What is the maximum number of concurrently running blocks ?
In the occupancy.xls, it says 8 blocks/processor and 16 processors/GPU. So is the max concurrent blocks 16 x 8 = 128?

It depends on your card and your program. The occupancy tells you the number of blocks per multiprocessor for a particular kernel (8 is the maximum). Just multiply that number with the number of multiprocessors in your card to get what you want. Tesla C870 has 16 multiprocessors, check the programming guide for the other cards’ specs.


Thank you. How to verify that how many blocks / threads are actually running?

The reason why I ask this is:

I have a kernel that uses 20 registers and a little bit shared memory. I think one multiprocessor can accomodate 2 blocks with this setting. Besides, the programming guide recommends two or more blocks in one multiprocessor.

So I ask for 16 x 2 = 32 blocks to run, hoping it will be able to run with full speed with all its 16 multiprocessors. But my test result is:

  1. 32 blocks x 192 threads: 1785 ms

  2. 16 blocks x 192 threads: 937 ms

Why the time in case 2) is almost the half the case 1). If all 16 multiprocessors are running, they should be similar, right?

CUDA profiler writes actual occupancy in logfile. Check CUDA profiler readme in /doc directory.

Your second case has half as many threads as the first one. Each thread gets executed by some streaming processor. So, second case is twice as much work.

Ultimately what matters is the number of threads. I would expect the times to be quite close if you compared 32 blocks x 192 threads and 16 blocks x 384 threads. Both configurations would give you 50% occupancy on a GPU with 16 multiprocessors, assuming register and smem usage allowed that.


My understanding was:

With 20 registers per thread, if I only run about up to 192 threads per block, then 20 x 192 threads x 2 blocks are less than 8192 registers in a multiprocessor. So I thought a mutliprocessor will be able to run 2 blocks concurrently. With 16 mutliprocessors, total 32 blocks should be running concurrently. I thought this would be close to 100% occupancy?

Do you mean a processor can run one thread at a time? Does this imply that concurrently there can be only 128 threads running at the most, since we have only 128 processors (8 processors per multiprocessor x 16 multiprocessor) in a card?

I saw this CUDA profiler but where to set those macros such as CUDA_PROFILE? In the program?

From the description of CUDA profiler, which options/signals are describing the number of threads/blocks running concurrently? I did see there is an option for occupancy. Thank you all,

You have to add CUDA_PROFILE as an environment variable. If you are using Windows, it is basicly:

My Computer->Properties->Advanced->Environment Variables

Add a “CUDA_PROFILE” with 1 on both tables.

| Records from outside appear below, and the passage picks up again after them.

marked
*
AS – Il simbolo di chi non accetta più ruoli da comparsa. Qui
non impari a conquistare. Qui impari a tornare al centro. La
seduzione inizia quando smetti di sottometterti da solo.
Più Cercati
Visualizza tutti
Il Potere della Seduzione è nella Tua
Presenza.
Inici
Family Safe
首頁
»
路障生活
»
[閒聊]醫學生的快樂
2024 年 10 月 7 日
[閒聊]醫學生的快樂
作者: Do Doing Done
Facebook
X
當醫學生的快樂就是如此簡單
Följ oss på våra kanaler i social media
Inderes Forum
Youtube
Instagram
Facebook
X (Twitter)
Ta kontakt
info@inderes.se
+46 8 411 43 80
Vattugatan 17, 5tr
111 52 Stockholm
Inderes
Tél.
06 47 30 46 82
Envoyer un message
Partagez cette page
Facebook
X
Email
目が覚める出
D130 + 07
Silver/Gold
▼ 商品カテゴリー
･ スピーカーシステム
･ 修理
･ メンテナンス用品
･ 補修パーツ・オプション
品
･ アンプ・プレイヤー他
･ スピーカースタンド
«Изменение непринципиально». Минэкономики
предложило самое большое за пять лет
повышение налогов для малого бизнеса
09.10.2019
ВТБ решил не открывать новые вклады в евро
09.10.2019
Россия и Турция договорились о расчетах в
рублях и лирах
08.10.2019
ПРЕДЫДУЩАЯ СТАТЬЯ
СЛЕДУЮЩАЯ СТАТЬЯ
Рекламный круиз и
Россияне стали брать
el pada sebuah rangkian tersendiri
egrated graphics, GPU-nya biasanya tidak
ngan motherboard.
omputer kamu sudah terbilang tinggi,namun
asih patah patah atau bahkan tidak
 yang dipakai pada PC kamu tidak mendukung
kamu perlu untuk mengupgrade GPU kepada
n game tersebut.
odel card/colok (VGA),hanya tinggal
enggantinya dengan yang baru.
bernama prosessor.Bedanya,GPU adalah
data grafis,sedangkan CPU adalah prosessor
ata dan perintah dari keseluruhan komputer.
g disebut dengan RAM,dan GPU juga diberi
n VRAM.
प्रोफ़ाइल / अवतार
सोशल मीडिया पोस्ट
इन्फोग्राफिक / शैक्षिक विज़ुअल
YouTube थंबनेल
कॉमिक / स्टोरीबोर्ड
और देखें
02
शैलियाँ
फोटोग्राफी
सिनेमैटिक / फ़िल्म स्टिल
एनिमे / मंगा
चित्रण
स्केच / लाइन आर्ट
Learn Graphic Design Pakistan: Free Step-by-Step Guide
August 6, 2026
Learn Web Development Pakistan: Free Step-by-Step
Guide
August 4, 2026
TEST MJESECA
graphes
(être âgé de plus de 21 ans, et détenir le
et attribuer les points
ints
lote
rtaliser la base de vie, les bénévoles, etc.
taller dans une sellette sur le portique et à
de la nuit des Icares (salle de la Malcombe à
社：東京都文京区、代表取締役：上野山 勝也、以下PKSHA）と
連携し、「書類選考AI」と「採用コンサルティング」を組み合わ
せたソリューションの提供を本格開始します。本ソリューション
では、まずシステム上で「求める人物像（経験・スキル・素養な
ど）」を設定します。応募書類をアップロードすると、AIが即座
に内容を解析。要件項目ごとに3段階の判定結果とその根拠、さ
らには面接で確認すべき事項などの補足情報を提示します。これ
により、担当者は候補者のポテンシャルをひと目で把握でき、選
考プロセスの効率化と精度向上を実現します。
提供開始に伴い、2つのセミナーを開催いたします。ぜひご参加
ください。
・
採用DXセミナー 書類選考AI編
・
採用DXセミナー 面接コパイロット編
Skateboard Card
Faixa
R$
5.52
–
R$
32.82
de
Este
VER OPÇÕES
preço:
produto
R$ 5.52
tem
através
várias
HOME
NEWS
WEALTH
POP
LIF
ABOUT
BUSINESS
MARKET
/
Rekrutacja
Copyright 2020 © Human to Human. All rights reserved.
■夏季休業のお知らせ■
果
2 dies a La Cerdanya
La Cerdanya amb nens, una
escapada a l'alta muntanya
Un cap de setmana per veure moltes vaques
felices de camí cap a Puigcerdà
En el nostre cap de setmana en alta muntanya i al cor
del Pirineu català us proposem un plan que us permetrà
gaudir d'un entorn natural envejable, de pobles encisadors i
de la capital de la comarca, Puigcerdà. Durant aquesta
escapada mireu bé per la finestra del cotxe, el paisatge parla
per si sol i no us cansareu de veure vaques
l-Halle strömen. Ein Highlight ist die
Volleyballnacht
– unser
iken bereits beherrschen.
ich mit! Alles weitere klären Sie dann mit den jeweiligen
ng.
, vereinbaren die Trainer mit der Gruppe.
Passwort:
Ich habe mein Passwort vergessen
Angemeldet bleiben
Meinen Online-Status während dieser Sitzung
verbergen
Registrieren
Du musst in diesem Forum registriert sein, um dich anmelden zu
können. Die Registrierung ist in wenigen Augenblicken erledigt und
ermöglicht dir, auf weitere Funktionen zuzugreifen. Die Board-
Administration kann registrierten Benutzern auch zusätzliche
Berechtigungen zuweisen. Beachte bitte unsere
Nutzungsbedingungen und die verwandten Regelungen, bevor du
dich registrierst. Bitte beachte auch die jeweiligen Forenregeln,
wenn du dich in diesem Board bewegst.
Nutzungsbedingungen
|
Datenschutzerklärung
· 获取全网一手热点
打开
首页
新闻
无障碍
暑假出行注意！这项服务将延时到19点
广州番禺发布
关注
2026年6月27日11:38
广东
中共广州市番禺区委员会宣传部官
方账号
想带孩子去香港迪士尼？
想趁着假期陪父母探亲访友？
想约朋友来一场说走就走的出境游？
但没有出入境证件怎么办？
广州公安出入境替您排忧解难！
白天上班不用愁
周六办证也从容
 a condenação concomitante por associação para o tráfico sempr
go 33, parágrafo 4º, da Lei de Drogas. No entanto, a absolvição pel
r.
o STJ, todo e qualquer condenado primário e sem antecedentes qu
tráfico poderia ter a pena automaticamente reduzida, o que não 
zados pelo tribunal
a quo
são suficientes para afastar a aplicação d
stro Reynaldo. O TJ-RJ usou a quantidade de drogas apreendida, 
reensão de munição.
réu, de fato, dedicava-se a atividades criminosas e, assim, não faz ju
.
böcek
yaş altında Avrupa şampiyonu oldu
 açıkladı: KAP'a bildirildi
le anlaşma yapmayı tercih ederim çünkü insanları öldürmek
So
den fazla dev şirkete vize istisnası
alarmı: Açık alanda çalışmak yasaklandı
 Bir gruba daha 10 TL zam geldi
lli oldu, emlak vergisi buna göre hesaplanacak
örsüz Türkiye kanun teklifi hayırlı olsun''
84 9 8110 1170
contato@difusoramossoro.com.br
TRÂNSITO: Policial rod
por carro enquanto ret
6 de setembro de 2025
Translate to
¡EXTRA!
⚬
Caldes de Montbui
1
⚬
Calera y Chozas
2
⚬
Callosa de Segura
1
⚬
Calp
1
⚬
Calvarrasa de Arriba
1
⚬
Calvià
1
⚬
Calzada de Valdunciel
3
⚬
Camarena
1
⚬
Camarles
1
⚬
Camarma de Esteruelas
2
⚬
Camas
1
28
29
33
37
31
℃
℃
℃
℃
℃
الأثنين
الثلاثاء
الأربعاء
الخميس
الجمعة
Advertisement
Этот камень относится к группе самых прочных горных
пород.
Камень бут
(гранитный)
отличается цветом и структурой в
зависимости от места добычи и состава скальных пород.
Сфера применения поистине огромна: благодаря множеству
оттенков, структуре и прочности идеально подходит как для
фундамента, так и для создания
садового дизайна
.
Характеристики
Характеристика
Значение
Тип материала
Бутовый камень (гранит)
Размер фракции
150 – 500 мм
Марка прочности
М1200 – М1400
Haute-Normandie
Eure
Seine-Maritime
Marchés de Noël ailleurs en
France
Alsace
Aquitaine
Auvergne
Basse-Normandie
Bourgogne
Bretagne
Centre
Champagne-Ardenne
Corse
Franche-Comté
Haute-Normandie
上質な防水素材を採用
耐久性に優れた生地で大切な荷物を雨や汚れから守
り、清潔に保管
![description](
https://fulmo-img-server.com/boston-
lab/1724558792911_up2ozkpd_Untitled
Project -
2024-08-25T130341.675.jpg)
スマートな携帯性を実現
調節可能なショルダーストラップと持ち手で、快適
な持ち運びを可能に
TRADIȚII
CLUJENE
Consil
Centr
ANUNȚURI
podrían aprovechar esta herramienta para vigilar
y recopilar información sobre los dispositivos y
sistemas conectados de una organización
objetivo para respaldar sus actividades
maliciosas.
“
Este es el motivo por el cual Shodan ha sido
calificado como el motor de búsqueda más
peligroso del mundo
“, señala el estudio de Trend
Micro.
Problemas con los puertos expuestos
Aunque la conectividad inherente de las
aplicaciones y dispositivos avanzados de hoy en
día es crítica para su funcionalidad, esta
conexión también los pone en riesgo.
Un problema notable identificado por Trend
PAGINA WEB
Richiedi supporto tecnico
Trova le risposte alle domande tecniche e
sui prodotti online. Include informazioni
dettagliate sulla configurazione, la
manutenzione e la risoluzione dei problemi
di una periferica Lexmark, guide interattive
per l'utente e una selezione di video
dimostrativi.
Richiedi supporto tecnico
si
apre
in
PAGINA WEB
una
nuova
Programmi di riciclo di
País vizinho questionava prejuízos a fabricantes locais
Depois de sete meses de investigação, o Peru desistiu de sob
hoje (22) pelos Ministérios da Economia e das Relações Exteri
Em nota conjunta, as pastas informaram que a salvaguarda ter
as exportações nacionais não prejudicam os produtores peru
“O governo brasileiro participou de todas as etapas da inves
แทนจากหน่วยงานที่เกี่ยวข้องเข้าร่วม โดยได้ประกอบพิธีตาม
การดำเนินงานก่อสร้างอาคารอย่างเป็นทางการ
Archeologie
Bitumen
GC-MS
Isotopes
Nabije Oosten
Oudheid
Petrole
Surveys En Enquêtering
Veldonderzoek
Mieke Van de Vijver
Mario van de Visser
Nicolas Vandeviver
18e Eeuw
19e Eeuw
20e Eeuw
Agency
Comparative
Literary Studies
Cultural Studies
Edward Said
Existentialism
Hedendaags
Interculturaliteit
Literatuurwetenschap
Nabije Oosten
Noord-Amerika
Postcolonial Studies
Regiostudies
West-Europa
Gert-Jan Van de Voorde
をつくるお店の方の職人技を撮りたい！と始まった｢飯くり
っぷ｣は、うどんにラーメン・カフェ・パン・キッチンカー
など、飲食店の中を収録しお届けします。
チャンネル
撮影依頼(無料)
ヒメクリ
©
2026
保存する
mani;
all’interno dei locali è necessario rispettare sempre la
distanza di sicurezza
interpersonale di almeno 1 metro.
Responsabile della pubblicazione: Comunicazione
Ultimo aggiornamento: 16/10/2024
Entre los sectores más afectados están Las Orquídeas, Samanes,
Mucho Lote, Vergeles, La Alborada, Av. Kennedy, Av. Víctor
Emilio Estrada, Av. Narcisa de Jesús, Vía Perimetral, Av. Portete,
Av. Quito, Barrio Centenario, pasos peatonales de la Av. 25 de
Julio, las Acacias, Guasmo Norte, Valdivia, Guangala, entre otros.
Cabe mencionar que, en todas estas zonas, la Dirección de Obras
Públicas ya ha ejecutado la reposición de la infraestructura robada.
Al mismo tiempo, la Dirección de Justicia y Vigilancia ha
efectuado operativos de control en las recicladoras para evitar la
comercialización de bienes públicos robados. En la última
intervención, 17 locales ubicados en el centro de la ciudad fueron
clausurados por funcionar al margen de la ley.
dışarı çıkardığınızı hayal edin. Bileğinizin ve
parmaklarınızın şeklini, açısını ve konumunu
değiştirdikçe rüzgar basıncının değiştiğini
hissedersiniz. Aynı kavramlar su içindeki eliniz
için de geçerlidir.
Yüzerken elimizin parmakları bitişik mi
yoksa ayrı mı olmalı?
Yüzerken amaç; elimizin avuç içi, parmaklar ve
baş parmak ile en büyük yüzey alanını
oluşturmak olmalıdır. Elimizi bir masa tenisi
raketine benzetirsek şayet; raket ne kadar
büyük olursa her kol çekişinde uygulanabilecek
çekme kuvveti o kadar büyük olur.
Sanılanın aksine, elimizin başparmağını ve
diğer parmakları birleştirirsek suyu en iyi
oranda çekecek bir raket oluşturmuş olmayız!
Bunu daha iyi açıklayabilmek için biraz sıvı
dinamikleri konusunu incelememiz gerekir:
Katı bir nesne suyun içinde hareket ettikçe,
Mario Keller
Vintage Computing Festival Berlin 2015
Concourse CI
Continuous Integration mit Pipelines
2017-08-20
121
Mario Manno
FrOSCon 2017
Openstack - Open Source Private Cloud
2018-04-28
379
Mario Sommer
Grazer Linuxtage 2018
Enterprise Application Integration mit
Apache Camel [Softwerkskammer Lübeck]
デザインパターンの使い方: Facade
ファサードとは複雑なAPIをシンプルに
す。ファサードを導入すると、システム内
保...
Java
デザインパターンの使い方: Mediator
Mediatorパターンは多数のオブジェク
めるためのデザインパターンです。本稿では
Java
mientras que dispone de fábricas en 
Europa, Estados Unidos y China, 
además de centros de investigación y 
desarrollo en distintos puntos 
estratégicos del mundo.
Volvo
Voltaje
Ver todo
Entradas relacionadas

Or maybe easier, launch your program from a batch file that sets


As you don’t want to have profiling enabled when you do timings on the complete application. Having profiling enabled adds some extra launch overhead.

A multiprocessor can have 768 threads active. So, 100% occupancy would mean that you in fact hact 768 threads (number of active blocks x threads per block) active. Therefore, 2 blocks with 192 threads give you 50% occupancy. By the way, 50% occupancy generally leads to pretty good performance.

Threads get time-sliced (for free, since there are no context switches). Ultimately, there are 8 streaming processors per multiprocessor. But, instructions are pipelined and thread-switching is used to hide latency. For example, going from 32 to 768 active threads per multiprocessor results in a 7x speedup for a kernel that reads, increments, and writes back to gmem.


Thanks to you all. By setting it, I was able to get a log on Windows XP.

Could you please give me an example on how to write a configuration file using “Profiler Configuration” options?